Author: Frances Diane Robotti
Publisher:
Published: 1950
Total Pages: 232
ISBN-13:
DOWNLOAD EBOOKAuthor: Aldona Jonaitis
Publisher: University of Washington Press
Published: 1999
Total Pages: 260
ISBN-13: 9780295978284
DOWNLOAD EBOOKIn 1905 George Hunt, at the insistence of anthropologist Franz Boas, acquired a remarkable collection of materials from the Mowachaht band of the Nuu-chah-nulth (Nootka) for the American Museum of Natural History. An assemblage of 92 carved wooden figures and whales, 16 human skulls, and the small building that sheltered them, the shrine had for centuries stood in Yuquot, or Friendly Cove, on the remote west coast of Vancouver Island, visited only by chiefs and their wives. Since its removal to New York, it has been represented in anthropological and historical writings, film, television, and newspapers.
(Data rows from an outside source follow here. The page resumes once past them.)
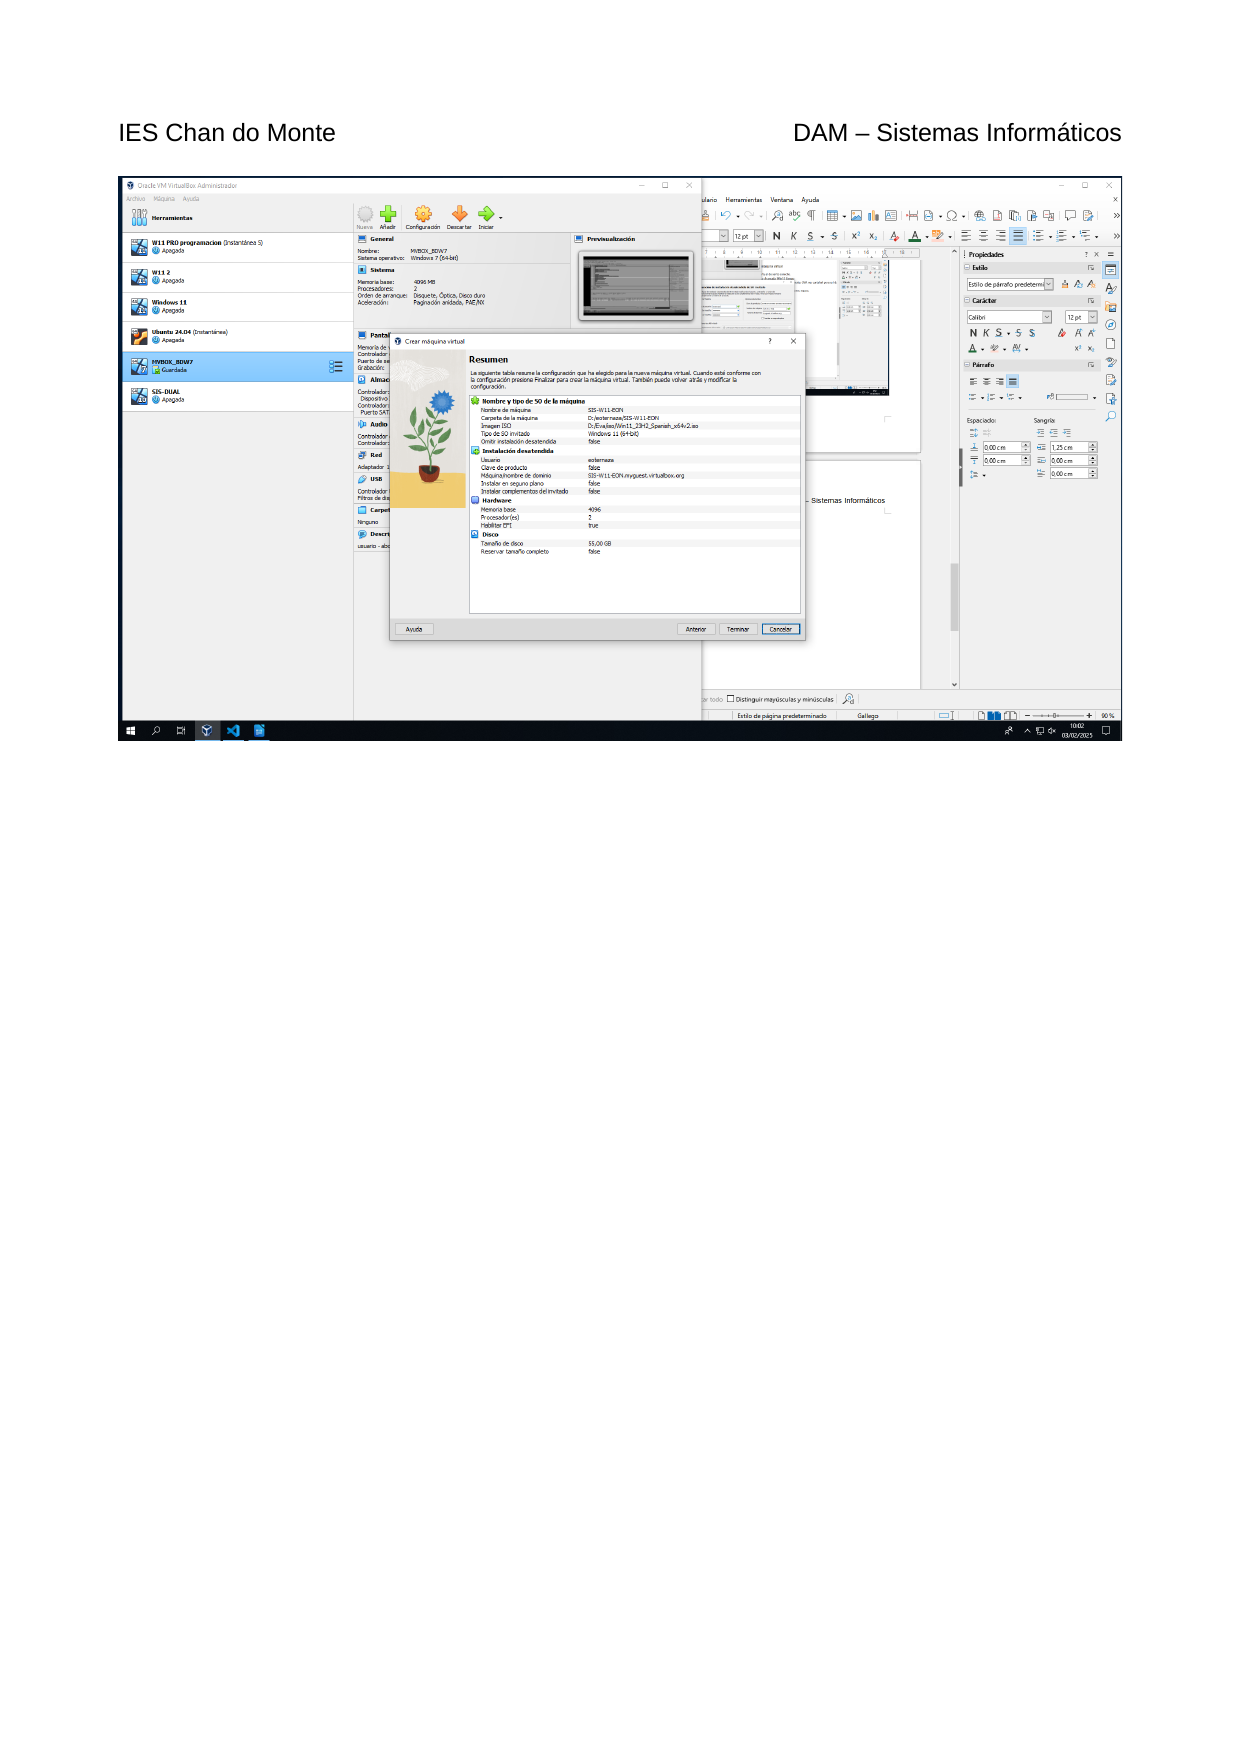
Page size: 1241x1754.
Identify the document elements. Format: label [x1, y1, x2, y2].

picture [118, 176, 1123, 741]
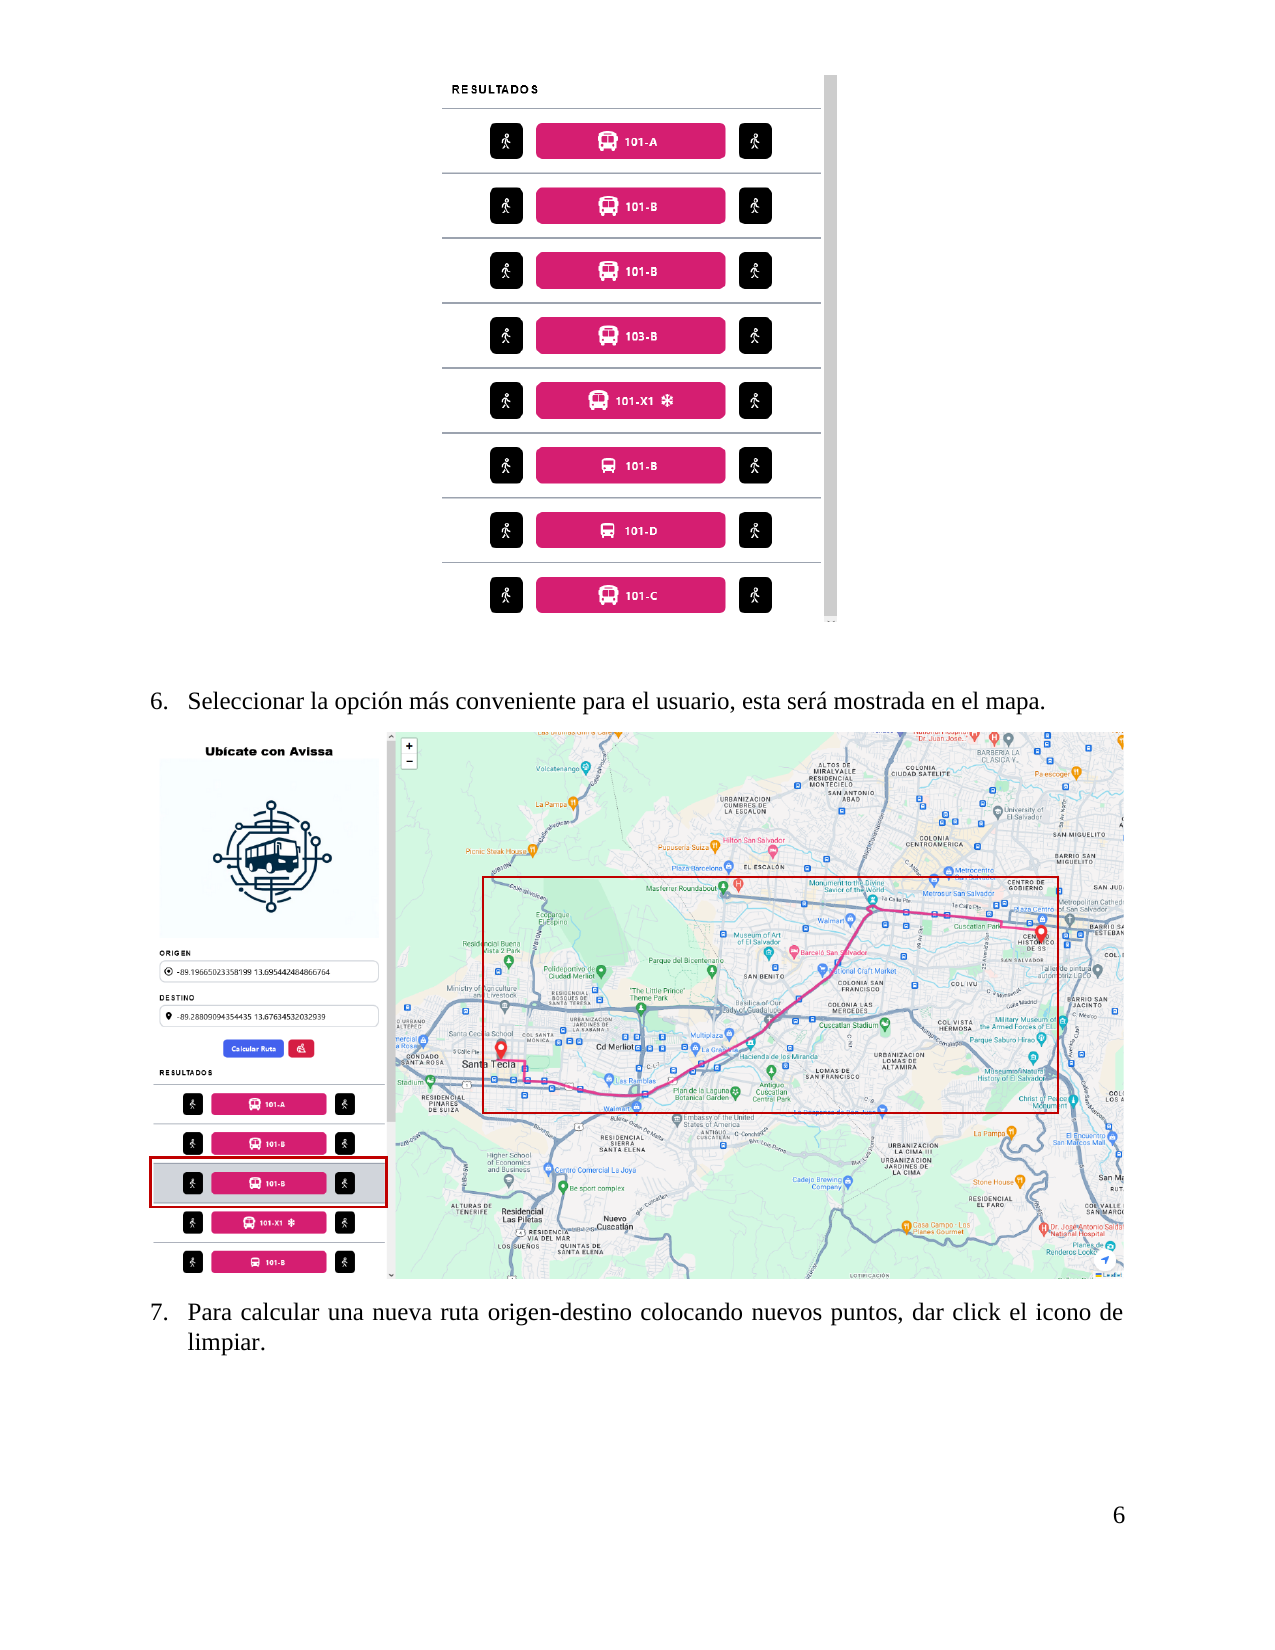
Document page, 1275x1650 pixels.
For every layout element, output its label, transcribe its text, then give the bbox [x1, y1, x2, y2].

list Para calcular una nueva ruta origen-destino colocando nuevos puntos, dar click el icono de limpiar. [150, 1297, 1125, 1356]
list Seleccionar la opción más conveniente para el usuario, esta será mostrada en el mapa. [150, 686, 1125, 715]
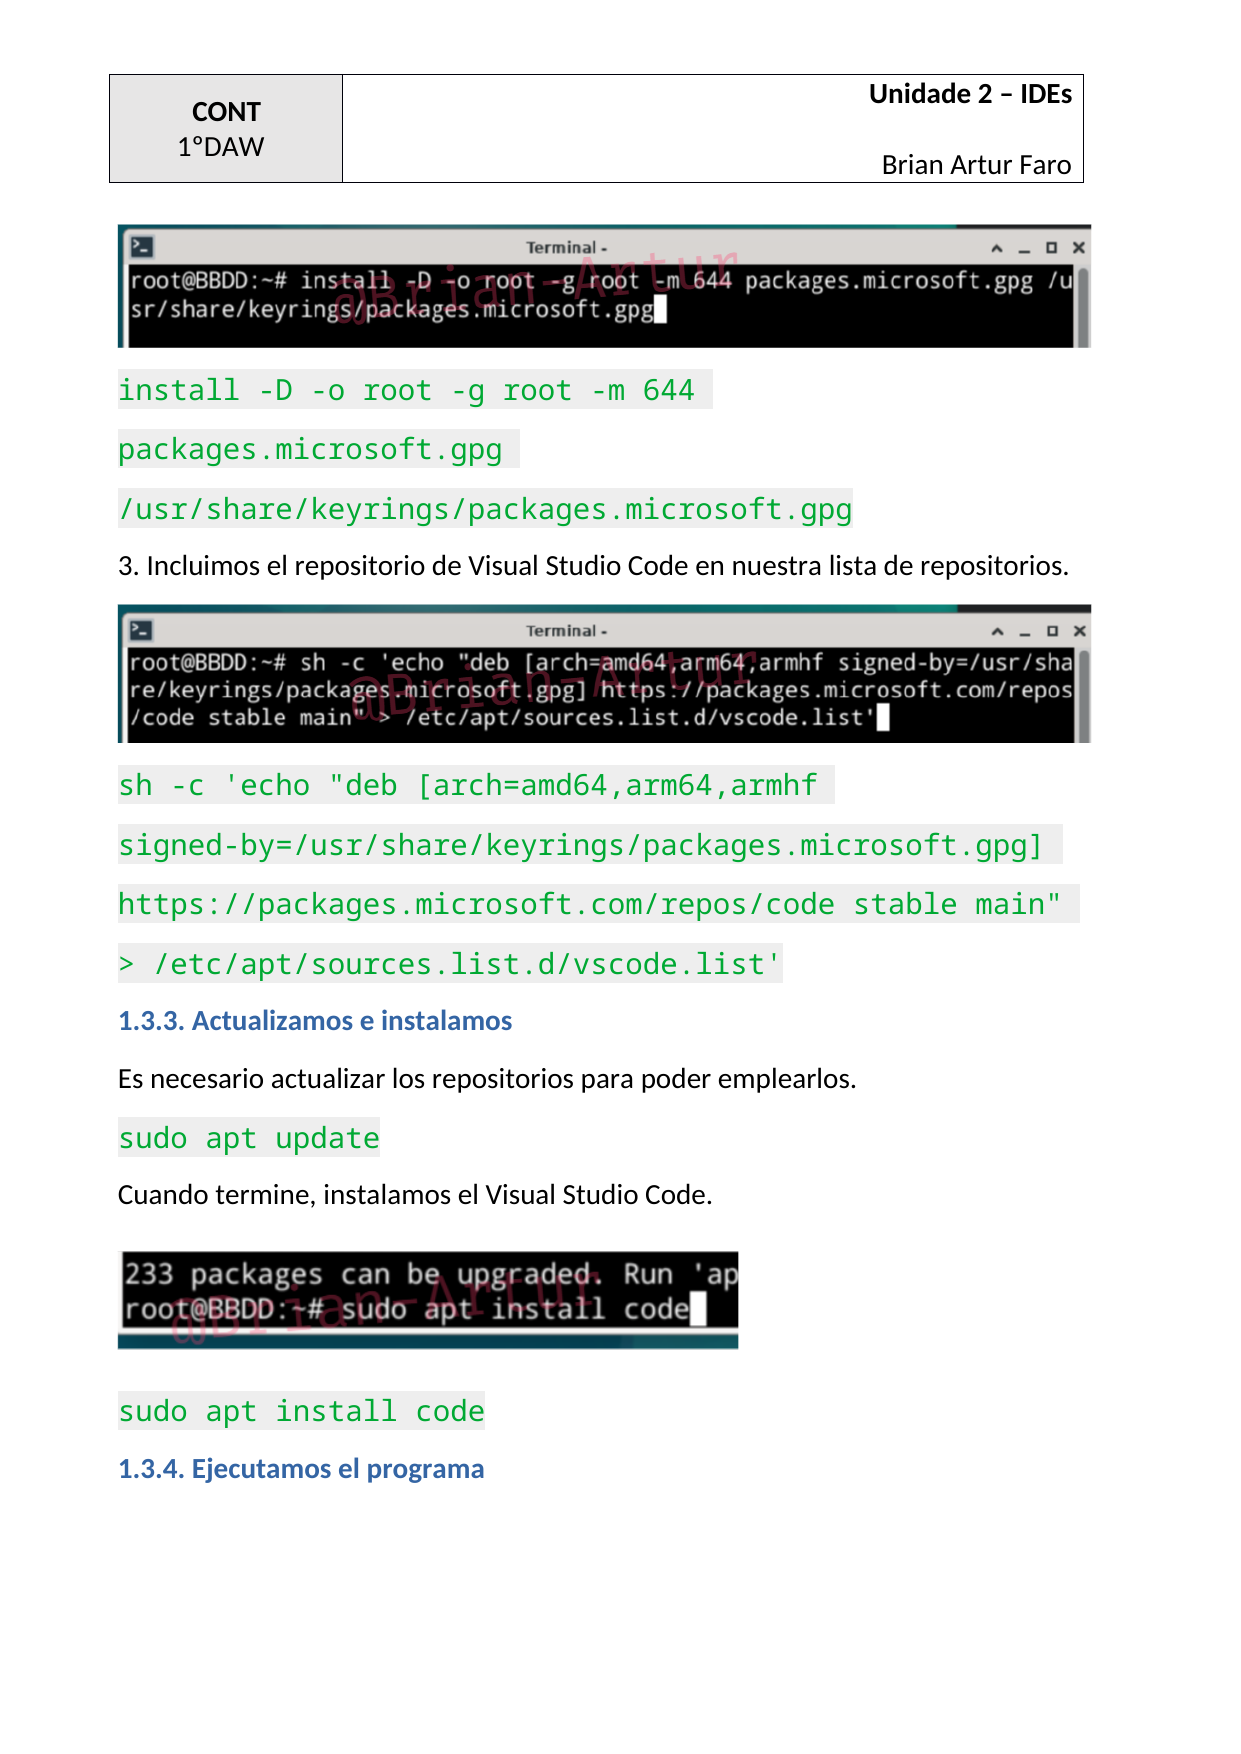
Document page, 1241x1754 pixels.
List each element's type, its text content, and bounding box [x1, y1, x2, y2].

text install -D -o root -g root -m 644 packages.microsoft.gpg /usr/share/keyrings/packages.microsoft.gpg [118, 369, 1092, 528]
picture [117, 218, 1092, 348]
text sh -c 'echo "deb [arch=amd64,arm64,armhf signed-by=/usr/share/keyrings/packages.microsoft.gpg] https://packages.microsoft.com/repos/code stable main" > /etc/apt/sources.list.d/vscode.list' [118, 764, 1092, 983]
picture [117, 604, 1092, 743]
text Cuando termine, instalamos el Visual Studio Code. [118, 1176, 1092, 1212]
picture [117, 1233, 739, 1369]
text 3. Incluimos el repositorio de Visual Studio Code en nuestra lista de repositorios. [118, 547, 1092, 583]
text sudo apt update [118, 1117, 1092, 1157]
text sudo apt install code [118, 1391, 1092, 1430]
text 1.3.4. Ejecutamos el programa [118, 1450, 1092, 1486]
text 1.3.3. Actualizamos e instalamos [118, 1002, 1092, 1038]
text Es necesario actualizar los repositorios para poder emplearlos. [118, 1060, 1092, 1095]
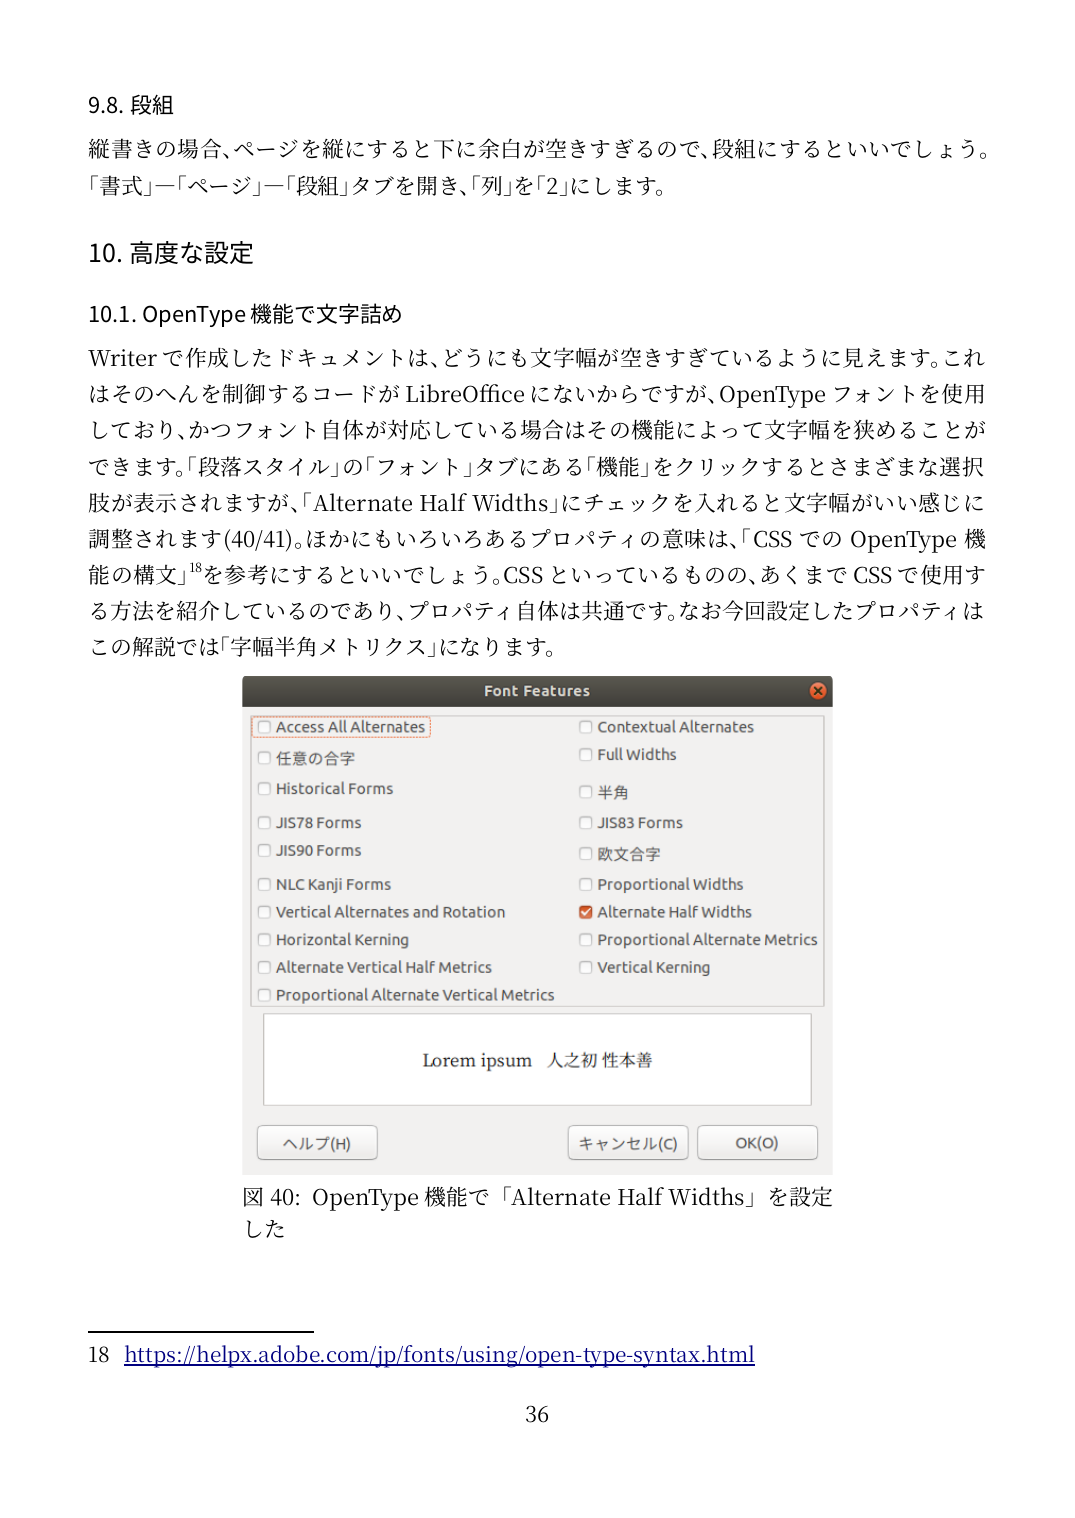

In this fascinating study, Aldona Jonaitis investigates and reconstructs the history of the shrine both before and after it was acquired for the museum. Clues to the shrine's complex history--traced to the mid-17th century--and meaning are provided by historical and anthropological writings, photographs, stories, the Hunt-Boas correspondence, and the artifacts themselves. Jonaitis addresses important contemporary issues, including the Mowachaht band's desire to have the shrine repatriated for display in Yuquot.